DOCUMENT EXTRACT:
Between Vengeance and Forgiveness:
Facing History after Genocide and Mass Violence
By Martha Minow
Boston: Beacon Press, 1998, 192 pp. $ 24.00.
Allegations of war crimes, genocide, and crimes against humanity have received considerable press coverage in recent years–more than at any time since Nuremberg. Yet this is not because the incidence of such barbarities has increased. The crimes are simply brought to our attention more rapidly these days, by the media and by what Aryeh Neier calls the “international human rights movement,” which has an ambitious agenda for handling such crimes.
It is this agenda that emerges most clearly from Neier’s War Crimes, and not the now-familiar narrative of atrocities he presents to support it. Neier’s real objective is to assert the primacy of “international law” over the nation-state, and of criminal prosecution over alternative methods of dealing with the worst offenders. For a sense of how Neier’s model of international law would work, look to the recent arrest in London of General Augusto Pinochet. Describing the matter to The New York Times, Professor Diane F. Orentlicher–one of Neier’s cohorts–said triumphantly that “crimes against humanity transcend the concerns of the countries where the abuses are committed. In theory, there should be no safe haven for world-class criminals.” This language would be right at home in Neier’s new book. It encapsulates the euphoric impracticality of his approach.

PROBLEM STATEMENT: Which people are named in the book review excerpt? List every one.

DATA LISTING:
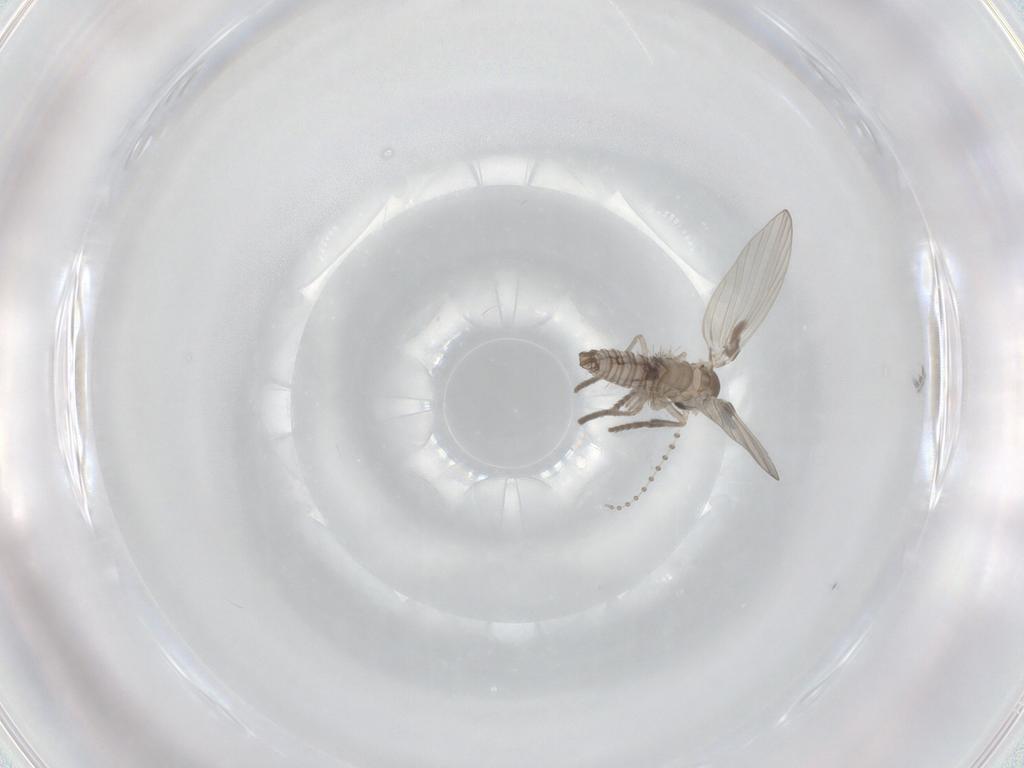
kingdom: Animalia
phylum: Arthropoda
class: Insecta
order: Diptera
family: Psychodidae
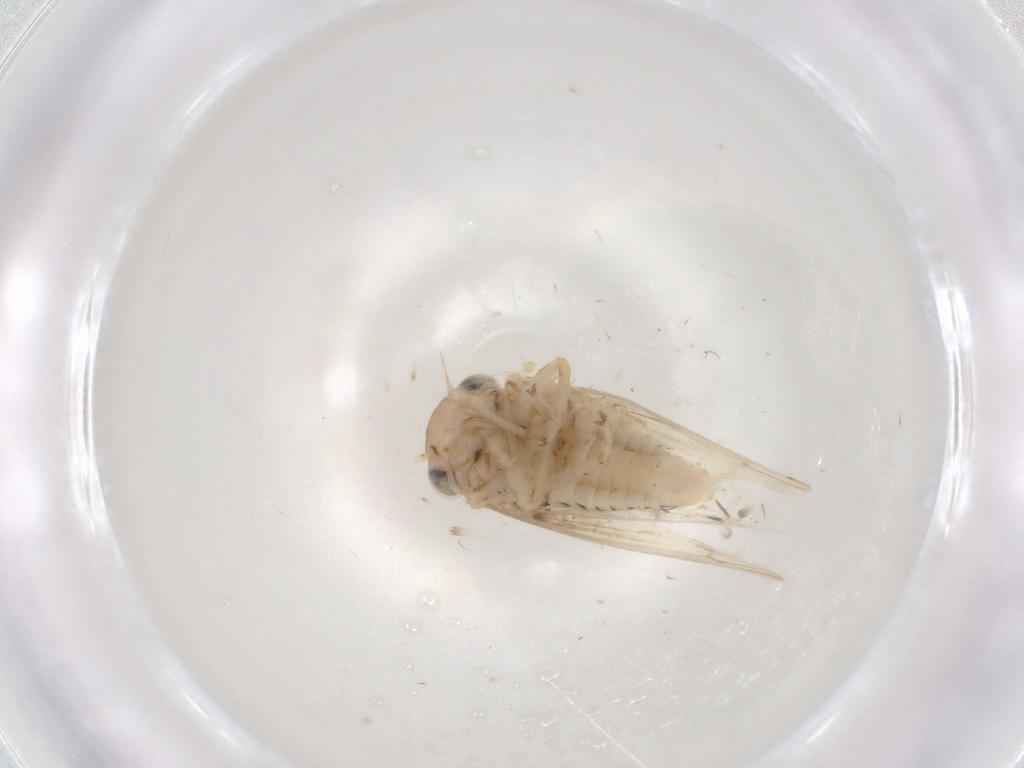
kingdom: Animalia
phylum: Arthropoda
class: Insecta
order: Hemiptera
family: Cicadellidae
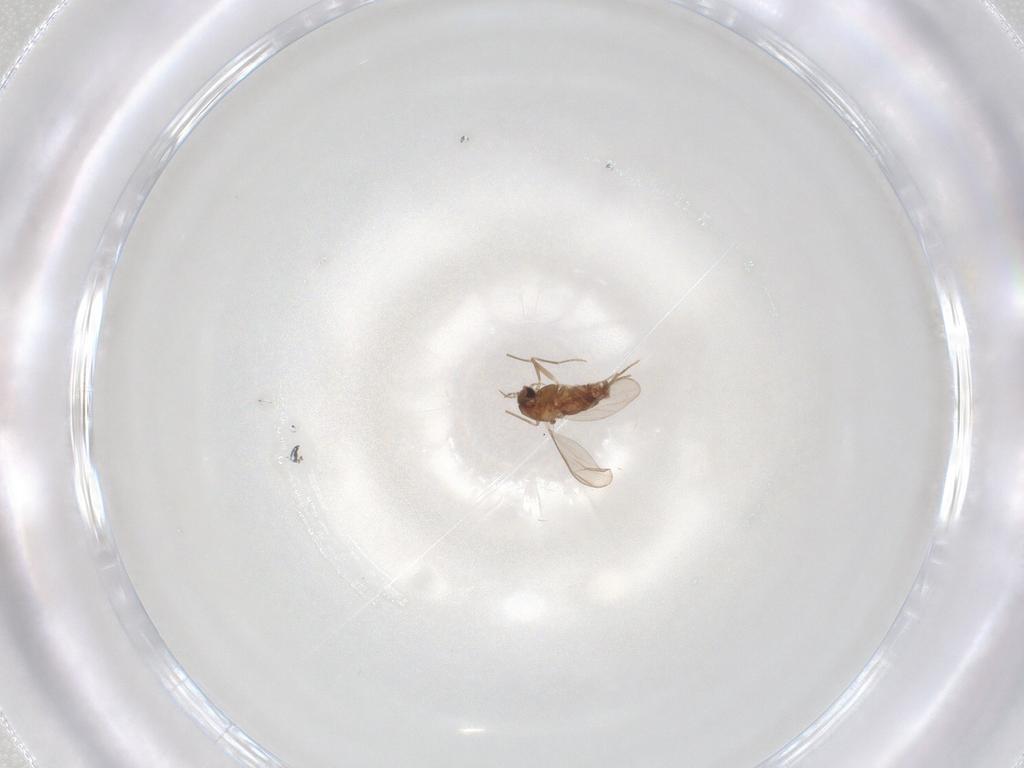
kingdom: Animalia
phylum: Arthropoda
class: Insecta
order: Diptera
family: Chironomidae
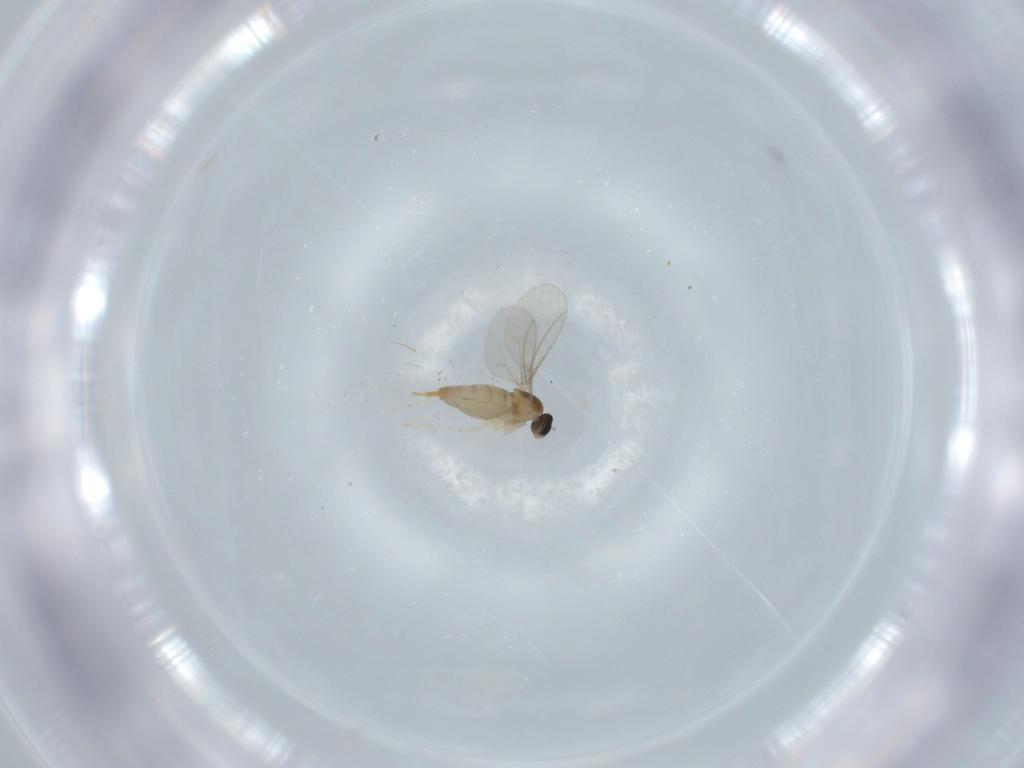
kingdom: Animalia
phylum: Arthropoda
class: Insecta
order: Diptera
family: Cecidomyiidae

ANSWER TO THE EXERCISE: Martha Minow, Aryeh Neier, Augusto Pinochet, Diane F. Orentlicher